Über den Untersuchungsbericht zur Intrige gegen DOSB-Präsident Alfons Hörmann
Wer im sonnigen Herbst 2021 die Medienberichte über den Deutschen Olympischen Sportbund (DOSB) verfolgte, konnte den Eindruck gewinnen, dass dessen Präsident Alfons Hörmann (62) der größte Schuft auf Erden sei. Nachdem eine „DOSB-Mitarbeiterschaft“ am 6. Mai 2021 eine zweite anonyme E-Mail an Präsidium, Vorstand und einige Medien gesandt hatte, sahen sich Hörmann und die Vorstandsvorsitzende Veronika Rücker (52) schweren Vorwürfen ausgesetzt. Eine erste Nachricht war vier Monate zuvor an Betriebsräte geschickt worden, die wegen der Anonymität des Absenders aber nicht reagierten.
„Mehr als ein Drittel der Mitarbeitenden“, heißt es in der E-Mail vom Mai, litten unter einer „Kultur der Angst“ und begründeten, „warum wir eine/n neue/n Präsident/in brauchen“. Der Mann, der in seinen kämpferischen Auseinandersetzungen mit der Politik, manchen Medien, dem IOC und internen Widersachern im DOSB und einigen Fachverbänden stets „Klarheit und Wahrheit“ für sich reklamiert hatte, stand am Pranger. Er habe die im „Haus des Sports“ in Frankfurt geltenden Hygieneregeln verletzt und keine Mund-Nasen-Bedeckung getragen. Er sei fordernd, einschüchternd, rücksichtslos und herablassend aufgetreten, habe gegen Mitarbeitende offenen Tadel geäußert und in einem Fall einen Bleistift in Richtung einer Dame geworfen, die während einer Videokonferenz im gleichen Raum weilte und mit einer anderen Dame schwatzte.
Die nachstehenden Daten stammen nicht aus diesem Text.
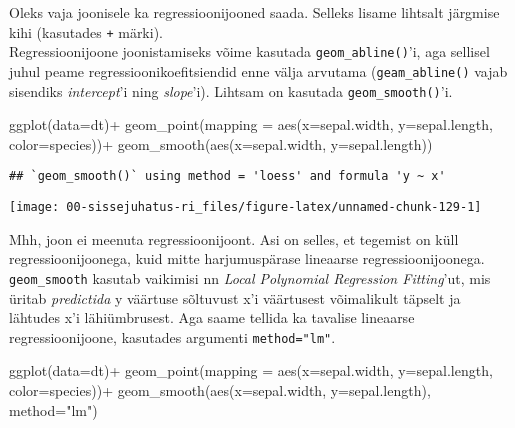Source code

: \documentclass[
]{book}
\newenvironment{Shaded}{\begin{snugshade}}{\end{snugshade}}
\newcommand{\AttributeTok}[1]{\textcolor[rgb]{0.77,0.63,0.00}{#1}}
\newcommand{\FunctionTok}[1]{\textcolor[rgb]{0.00,0.00,0.00}{#1}}
\newcommand{\NormalTok}[1]{#1}
\newcommand{\SpecialCharTok}[1]{\textcolor[rgb]{0.00,0.00,0.00}{#1}}
\newcommand{\StringTok}[1]{\textcolor[rgb]{0.31,0.60,0.02}{#1}}
\begin{document}
Oleks vaja joonisele ka regressioonijooned saada. Selleks lisame lihtsalt järgmise kihi (kasutades \texttt{+} märki).\\
Regressioonijoone joonistamiseks võime kasutada \texttt{geom\_abline()}'i, aga sellisel juhul peame regressioonikoefitsiendid enne välja arvutama (\texttt{geam\_abline()} vajab sisendiks \emph{intercept}'i ning \emph{slope}'i). Lihtsam on kasutada \texttt{geom\_smooth()}'i.

\begin{Shaded}
\begin{Highlighting}[]
\FunctionTok{ggplot}\NormalTok{(}\AttributeTok{data=}\NormalTok{dt)}\SpecialCharTok{+}
  \FunctionTok{geom\_point}\NormalTok{(}\AttributeTok{mapping =} \FunctionTok{aes}\NormalTok{(}\AttributeTok{x=}\NormalTok{sepal.width, }\AttributeTok{y=}\NormalTok{sepal.length, }\AttributeTok{color=}\NormalTok{species))}\SpecialCharTok{+}
  \FunctionTok{geom\_smooth}\NormalTok{(}\FunctionTok{aes}\NormalTok{(}\AttributeTok{x=}\NormalTok{sepal.width, }\AttributeTok{y=}\NormalTok{sepal.length))}
\end{Highlighting}
\end{Shaded}

\begin{verbatim}
## `geom_smooth()` using method = 'loess' and formula 'y ~ x'
\end{verbatim}

\begin{center}\texttt{[image: 00-sissejuhatus-ri\_files/figure-latex/unnamed-chunk-129-1]} \end{center}

Mhh, joon ei meenuta regressioonijoont. Asi on selles, et tegemist on küll regressioonijoonega, kuid mitte harjumuspärase lineaarse regressioonijoonega. \texttt{geom\_smooth} kasutab vaikimisi nn \emph{Local Polynomial Regression Fitting}'ut, mis üritab \emph{predictida} y väärtuse sõltuvust x'i väärtusest võimalikult täpselt ja lähtudes x'i lähiümbrusest. Aga saame tellida ka tavalise lineaarse regressioonijoone, kasutades argumenti \texttt{method="lm"}.

\begin{Shaded}
\begin{Highlighting}[]
\FunctionTok{ggplot}\NormalTok{(}\AttributeTok{data=}\NormalTok{dt)}\SpecialCharTok{+}
  \FunctionTok{geom\_point}\NormalTok{(}\AttributeTok{mapping =} \FunctionTok{aes}\NormalTok{(}\AttributeTok{x=}\NormalTok{sepal.width, }\AttributeTok{y=}\NormalTok{sepal.length, }\AttributeTok{color=}\NormalTok{species))}\SpecialCharTok{+}
  \FunctionTok{geom\_smooth}\NormalTok{(}\FunctionTok{aes}\NormalTok{(}\AttributeTok{x=}\NormalTok{sepal.width, }\AttributeTok{y=}\NormalTok{sepal.length), }\AttributeTok{method=}\StringTok{"lm"}\NormalTok{)}
\end{Highlighting}
\end{Shaded}
\end{document}
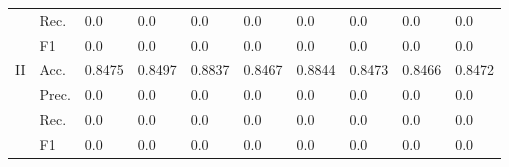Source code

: \begin{tabular}{clllllllll}
                                      & Rec.                                                 & 0.0                    & 0.0                    & 0.0                         & 0.0                    & 0.0                                                                         & 0.0                                                                        & 0.0                                      & 0.0                                      \\
                                      & F1                                                   & 0.0                    & 0.0                    & 0.0                         & 0.0                    & 0.0                                                                         & 0.0                                                                        & 0.0                                      & 0.0                                      \\ 
    \midrule
    \multirow{4}{*}{II}               & Acc.                                                 & 0.8475                  & 0.8497                  & 0.8837                       & 0.8467                  & 0.8844                                                                       & 0.8473                                                                      & 0.8466                                    & 0.8472                                    \\
                                      & Prec.                                                & 0.0                    & 0.0                    & 0.0                         & 0.0                    & 0.0                                                                         & 0.0                                                                        & 0.0                                      & 0.0                                      \\
                                      & Rec.                                                 & 0.0                    & 0.0                    & 0.0                         & 0.0                    & 0.0                                                                         & 0.0                                                                        & 0.0                                      & 0.0                                      \\
                                      & F1                                                   & 0.0                    & 0.0                    & 0.0                         & 0.0                    & 0.0                                                                         & 0.0                                                                        & 0.0                                      & 0.0                                      \\ 

\end{tabular}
Das wirft natürlich Fragen auf: Darf ein Chef heutzutage, also nach der Zeitenwende, noch laut werden? Darf er seine Mitarbeitenden zu Disziplin und Höchstleistungen animieren? Darf er Arbeitsergebnisse einfordern und Kritik äußern, wenn ihm diese zu schlecht erscheinen? Hörmann fühlt sich, wohl bis heute, keines Fehlverhaltens schuldig, zumal ihm eine Ethikkommission unter Vorsitz des vormaligen Bundesministers Thomas de Maizière verschwurbelt bescheinigte, sich zwar kritikwürdig, aber niemals strafrechtlich relevant verhalten zu haben. Fazit der Ethiker: Man könne Hörmann böse sein, aber eigentlich nur aus stilistischen Gründen.
Der Präsident aber war tief beleidigt und so verstört, dass er immer weniger zwischen Freund und Feind unterscheiden konnte und im Dezember 2021 seinen Rückzug vom höchsten Amt des deutschen Sports verkündete.
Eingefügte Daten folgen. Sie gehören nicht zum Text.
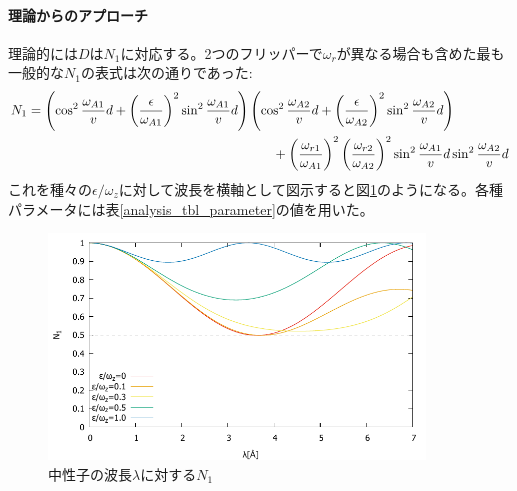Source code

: \paragraph{理論からのアプローチ}
理論的には$D$は$N_1$に対応する。2つのフリッパーで$\omega_r$が異なる場合も含めた最も一般的な$N_1$の表式は次の通りであった:
\begin{align}
&N_1 = \left(\cos^2 \frac{\omega_{A1}}{v}d +\left(\frac{\epsilon}{\omega_{A1}}\right)^2\sin^2 \frac{\omega_{A1}}{v}d\right)\left(\cos^2 \frac{\omega_{A2}}{v}d+\left(\frac{\epsilon}{\omega_{A2}}\right)^2 \sin^2 \frac{\omega_{A2}}{v}d\right)\\ \notag
&\hspace{7cm}+\left(\frac{\omega_{r1}}{\omega_{A1}}\right)^2\left(\frac{\omega_{r2}}{\omega_{A2}}\right)^2 \sin^2 \frac{\omega_{A1}}{v}d \sin^2 \frac{\omega_{A2}}{v}d
\end{align}
これを種々の$\epsilon/\omega_z$に対して波長を横軸として図示すると図\ref{analysis_fig_N1}のようになる。各種パラメータには表\ref{analysis_tbl_parameter}の値を用いた。
\begin{figure}[h]
\centering
\includegraphics[width=10cm]{analysis/D/N1.pdf}
\caption{中性子の波長$\lambda$に対する$N_1$}\label{analysis_fig_N1}
\end{figure}

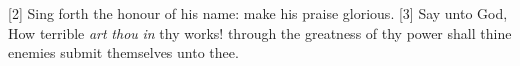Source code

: [2] \textcolor[cmyk]{0.99998,1,0,0}{Sing forth the honour of his name: make his praise glorious.}
[3] \textcolor[cmyk]{0.99998,1,0,0}{Say unto God, How terrible \emph{art} \emph{thou} \emph{in} thy works! through the greatness of thy power shall thine enemies submit themselves unto thee.} %
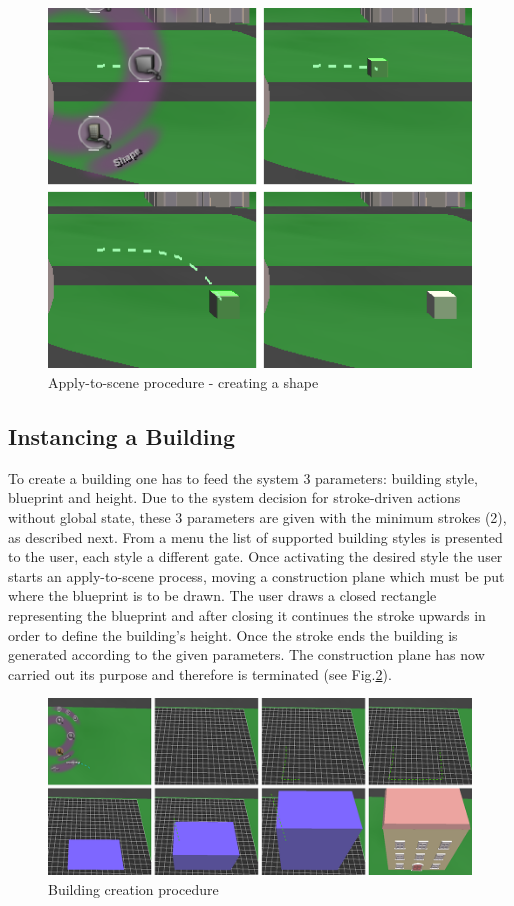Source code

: \begin{figure}[ht]
	\centering
		\includegraphics[scale=0.5]{gfx/apply-to-scene.png}
	\caption{Apply-to-scene procedure - creating a shape}
	\label{fig:apply-to-scene}
\end{figure}



\subsection{Instancing a Building}
\label{design:building}

To create a building one has to feed the system 3 parameters: building style, blueprint and height.
Due to the system decision for stroke-driven actions without global state, these 3 parameters are given with the
minimum strokes (2), as described next.
From a menu the list of supported building styles is presented to the user, each style a different gate.
Once activating the desired style the user starts an apply-to-scene process, moving a construction plane which must
be put where the blueprint is to be drawn.
The user draws a closed rectangle representing the blueprint and after closing it continues
the stroke upwards in order to define the building's height.
Once the stroke ends the building is generated according to the given parameters.
The construction plane has now carried out its purpose and therefore is terminated (see Fig.\ref{fig:building}).

\begin{figure}[ht]
	\centering
		\includegraphics[scale=0.4]{gfx/building.png}
	\caption{Building creation procedure}
	\label{fig:building}
\end{figure}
Die neue DOSB-Führung unter Präsident Thomas Weikert wollte verstehen, setzte eine „Aufarbeitungskommission“ ein und entband die Mitarbeitenden von Verschwiegenheitspflichten. Die Kommission untersuchte die Causa penibel und legte nun einen 43-seitigen Bericht vor. Sie wurde von namhaften Juristen geleitet: Von der Wiesbadener Rechtsanwältin Christa Thiel (68), der ehemaligen Präsidentin des Deutschen Schwimm-Verbandes und DOSB-Vizepräsidentin für Leistungssport (2010 bis 2014), und von Clemens Basdorf (73), von 2006 bis 2014 Vorsitzender des 5. Strafsenats des Bundesgerichtshofs in Leipzig.
Sie haben sich alle Mühe gegeben, Licht ins Dunkel der Intrige zu bringen. Aber auch sie – wie die von Hörmann beauftragten Anwälte, Sprachgutachter und Forensiker – konnten den/die Autor/en der E-Mails nicht identifizieren. Ob sich ihr Blick auch nach Nordrhein-Westfalen und in die Schweiz gerichtet hat, wissen wir nicht.
Ihr Urteil über Hörmann besagt: Hygieneverstoß ja – geschenkt. Harscher Umgangston ja – nicht schön, aber auch nicht sooo schlimm. Alle Verdächtigungen Hörmanns, was die Urheberschaft der E-Mails betrifft – nicht zu beweisen. Die Kommunikation des DOSB nach Bekanntwerden der Affäre – eine einzige Katastrophe. Besonders peinlich: Eine Ehrenerklärung des Präsidiums pro Hörmann, von der sich Unterzeichner anderntags öffentlich distanzierten.
Kann ein Sportbund mit rund 200 Mitarbeitenden, einer Kommunikations- und Rechtsabteilung nicht professioneller arbeiten? Muss ein Sportverband mit Justiziar „deutlich mehr als 700 000 Euro“ für Anwälte ausgeben? Deshalb: Die Attacken auf Hörmann, aber auch dessen Kampf mit Windmühlen, waren für den Sport nicht gut – und haben viel zu viel Geld gekostet.